**CONSIGNE 1**
Répondez brièvement aux questions suivantes d'après le texte sur Aizanoi.
(a) Quels commerces firent la prospérité de la cité ?
(b) En quelle année des voyageurs européens la découvrirent-ils ?
(c) Sous le règne de quel empereur le temple de Zeus fut-il construit ?
**CONSIGNE 2**
Recopiez sans rien changer un passage du texte sur Aizanoi, en commençant aux mots « Découverte par des » et en vous arrêtant après « du dieu probablement. ».

**TEXTE SOURCE**

============

L’objectif de nos pérégrinations printanières
vers le plateau anatolien était bien, comme annoncé dans la publication
précédente, de remonter le fil de l’histoire jusqu’aux temps reculés des
Phrygiens, mais en dépassant Küthaya, il était tentant de faire un petit détour
(environ 60km) vers la cité antique d’Aizanoi qui eut son heure de gloire au 2e
et 3e siècles quand toute la Phrygie fut incluse dans le vaste empire romain. Elle
dut sa prospérité au commerce du blé, du vin et de la laine.
Découverte par des voyageurs européens en 1824, dont
le français Alexandre de Laborde, et rapidement identifiée, elle reste
peu fréquentée par les touristes mais fait encore régulièrement l’objet de
fouilles archéologiques et d’études concernant les nombreuses inscriptions
gravées sur les pierres.
Dans le village actuel de Çavdarhisar, après
avoir franchi l’un des deux ponts romains enjambant encore la rivière Pankalas,
petit affluant du Kocaçay (antique fleuve Rhyndacos), les ruines majestueuses du temple de Zeus
s’imposent au regard. Il fut construit sous le règne de l’empereur Hadrien (117
à 138).
Il s’élève curieusement au dessus d’une grande salle souterraine voûtée,
un sanctuaire oraculaire du dieu probablement.

============

**DONNÉES FOURNIES**
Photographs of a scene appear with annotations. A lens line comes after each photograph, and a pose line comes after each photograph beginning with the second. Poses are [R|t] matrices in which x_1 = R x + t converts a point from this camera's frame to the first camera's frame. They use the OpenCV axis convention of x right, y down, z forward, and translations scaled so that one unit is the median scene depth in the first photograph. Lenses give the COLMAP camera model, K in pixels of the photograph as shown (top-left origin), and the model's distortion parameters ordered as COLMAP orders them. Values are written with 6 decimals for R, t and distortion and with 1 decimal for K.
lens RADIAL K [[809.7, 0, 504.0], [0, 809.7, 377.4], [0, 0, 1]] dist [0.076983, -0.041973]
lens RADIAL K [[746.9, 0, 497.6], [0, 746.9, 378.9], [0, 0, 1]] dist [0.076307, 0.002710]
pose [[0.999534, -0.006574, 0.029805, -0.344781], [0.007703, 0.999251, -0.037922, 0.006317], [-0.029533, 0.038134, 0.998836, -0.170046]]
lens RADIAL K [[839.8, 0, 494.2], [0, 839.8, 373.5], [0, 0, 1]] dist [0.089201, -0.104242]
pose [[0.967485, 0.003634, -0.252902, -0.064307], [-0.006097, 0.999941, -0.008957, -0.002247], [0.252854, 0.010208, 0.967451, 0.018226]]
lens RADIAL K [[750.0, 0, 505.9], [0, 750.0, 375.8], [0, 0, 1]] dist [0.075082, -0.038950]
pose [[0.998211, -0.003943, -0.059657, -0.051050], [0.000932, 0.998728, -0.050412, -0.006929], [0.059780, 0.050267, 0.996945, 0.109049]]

============

**RÉPONSE 1**
(a) Le commerce du blé, du vin et de la laine.
(b) En 1824.
(c) Sous le règne d'Hadrien (117 à 138).

**RÉPONSE 2**
Découverte par des voyageurs européens en 1824, dont
le français Alexandre de Laborde, et rapidement identifiée, elle reste
peu fréquentée par les touristes mais fait encore régulièrement l’objet de
fouilles archéologiques et d’études concernant les nombreuses inscriptions
gravées sur les pierres.
Dans le village actuel de Çavdarhisar, après
avoir franchi l’un des deux ponts romains enjambant encore la rivière Pankalas,
petit affluant du Kocaçay (antique fleuve Rhyndacos), les ruines majestueuses du temple de Zeus
s’imposent au regard. Il fut construit sous le règne de l’empereur Hadrien (117
à 138).
Il s’élève curieusement au dessus d’une grande salle souterraine voûtée,
un sanctuaire oraculaire du dieu probablement.